**REQUEST:** Would you repeat, exactly as given, the line with "[423,156,765,170] [54,179,209,189] I.94-04-032, who" and every line after it to the end of the entries?
▼▼▼
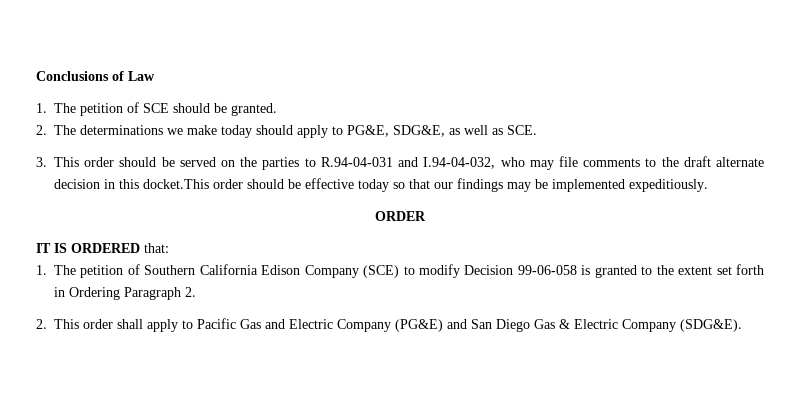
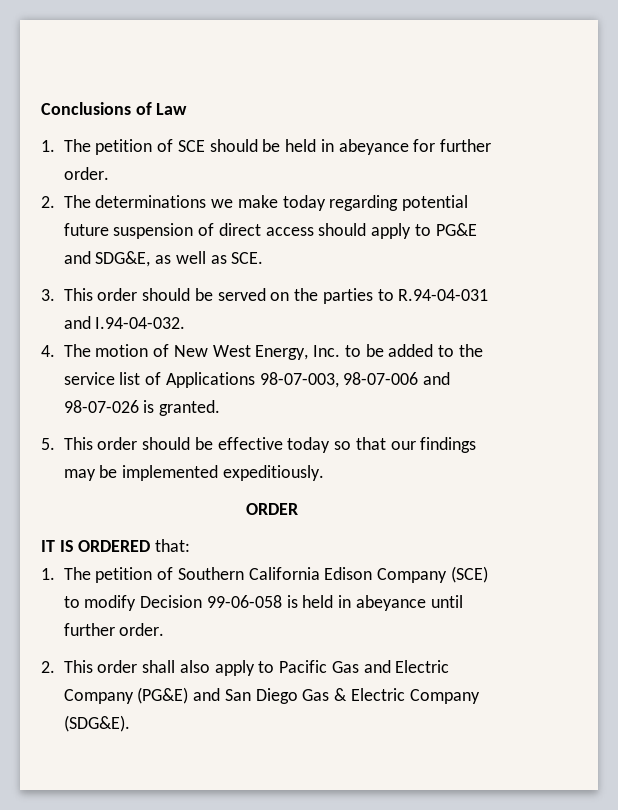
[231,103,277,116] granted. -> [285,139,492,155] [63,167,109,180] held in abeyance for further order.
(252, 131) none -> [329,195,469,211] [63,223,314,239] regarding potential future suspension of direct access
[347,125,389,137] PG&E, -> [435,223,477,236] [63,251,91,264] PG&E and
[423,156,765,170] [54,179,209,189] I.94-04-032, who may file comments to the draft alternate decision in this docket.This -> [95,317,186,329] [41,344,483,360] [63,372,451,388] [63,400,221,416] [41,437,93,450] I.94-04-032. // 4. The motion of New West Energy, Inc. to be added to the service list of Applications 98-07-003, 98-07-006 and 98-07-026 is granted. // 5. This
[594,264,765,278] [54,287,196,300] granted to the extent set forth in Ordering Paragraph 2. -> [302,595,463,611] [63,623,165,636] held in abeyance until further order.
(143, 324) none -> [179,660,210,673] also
▲▲▲
**TASK OUTPUT:**
[423,156,765,170] [54,179,209,189] I.94-04-032, who may file comments to the draft alternate decision in this docket.This -> [95,317,186,329] [41,344,483,360] [63,372,451,388] [63,400,221,416] [41,437,93,450] I.94-04-032. // 4. The motion of New West Energy, Inc. to be added to the service list of Applications 98-07-003, 98-07-006 and 98-07-026 is granted. // 5. This
[594,264,765,278] [54,287,196,300] granted to the extent set forth in Ordering Paragraph 2. -> [302,595,463,611] [63,623,165,636] held in abeyance until further order.
(143, 324) none -> [179,660,210,673] also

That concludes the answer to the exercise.